Madrid: A Spanish pensioner is set to receive a €3 million (Dh12.5 million or £2.2 million) inheritance after a DNA test on the remains of a wealthy landowner reportedly proved he was her father, as she had long suspected.

Carmen Gordo, 69, who lives in the Andalusian town of Moron de la Frontera on a monthly widow’s pension of €700 (£519), was the daughter of a maid on the estate of the late Antonio Alvarez Villalon, but he had never acknowledged her as his child.

Gordo announced recently that a DNA test ordered by a judge last year had proved without doubt that Alvarez Villalon was her father.

According to Fernando Osuna, her lawyer, she will ask for the inheritance due to her as the only child of Alvarez Villalon, who had left his estate to a niece.

Gordo said: “The economic aspect is nice, but I don’t need the money. What satisfies me is knowing that he was my father.”

Her mother had an affair with Alvarez Villalon, but was sacked after becoming pregnant. Osuna said: “At the time it would have brought public scandal.”

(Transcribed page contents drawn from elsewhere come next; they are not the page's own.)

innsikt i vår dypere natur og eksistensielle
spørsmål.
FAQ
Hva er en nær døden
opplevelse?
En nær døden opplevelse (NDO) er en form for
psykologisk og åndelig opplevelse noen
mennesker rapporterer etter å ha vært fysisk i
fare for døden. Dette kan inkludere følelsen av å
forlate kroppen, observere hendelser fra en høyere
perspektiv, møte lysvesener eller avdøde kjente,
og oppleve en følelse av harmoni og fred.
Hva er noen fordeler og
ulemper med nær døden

He said Gordo’s mother was given a home to live in with the baby.

Gordo stayed with grandparents when her mother sought work in another house and said it was hard not knowing who her father was, growing up in the Spain of the dictator Franco: “I had boyfriends who ran away when they learnt that I had no father.”

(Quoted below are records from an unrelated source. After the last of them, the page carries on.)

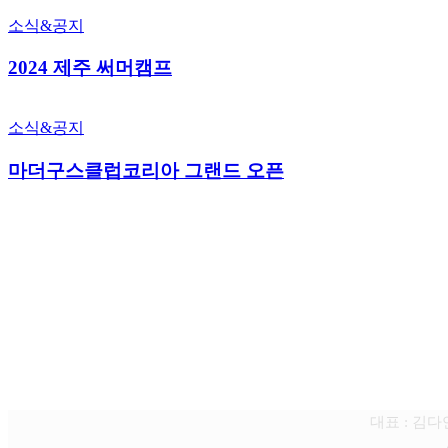
소식&공지
2024 제주 써머캠프
소식&공지
마더구스클럽코리아 그랜드 오픈
대표 : 김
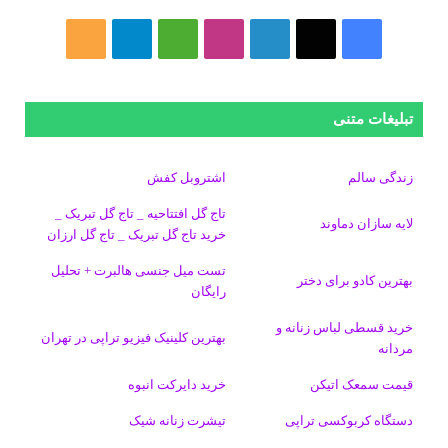
ف
ا
ل
ا
M
ت
خ
ی
ی
ی
ی
e
ل
و
س
ک
ن
ن
d
گ
ر
تبلیغات متنی
ب
س
ک
س
i
ر
ا
زندگی سالم
اشتروبل کفش
و
د
ت
u
ا
ک
تاج گل افتتاحیه _ تاج گل تبریک _
لایه سازان دماوند
خرید تاج گل تبریک _ تاج گل ارزان
ک
ا
ا
m
م
تست میل جنسی هالبرت + تحلیل
ی
گ
بهترین کادو برای دختر
رایگان
ن
ر
خرید قسطی لباس زنانه و
بهترین کلینیک فیزیو تراپی در تهران
مردانه
ا
قیمت سمعک اتیکن
خرید دایرکت انبوه
م
دستگاه کربوکسی تراپی
تیشرت زنانه شیک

She heard rumours about the identity of her true father but did not challenge her mother “out of respect”.

Struck by Alzheimer’s before dying in 2004, Gordo’s mother opened up to her, she said: “‘The only man I ever loved was your father’, my mother said in the final days of her life”.

Gordo’s wealthy secret father, 25 years older than her mother, took the mystery to his grave 30 years ago, until she decided to press her claim in the courts. She said she hoped “that this serves to encourage others like me”.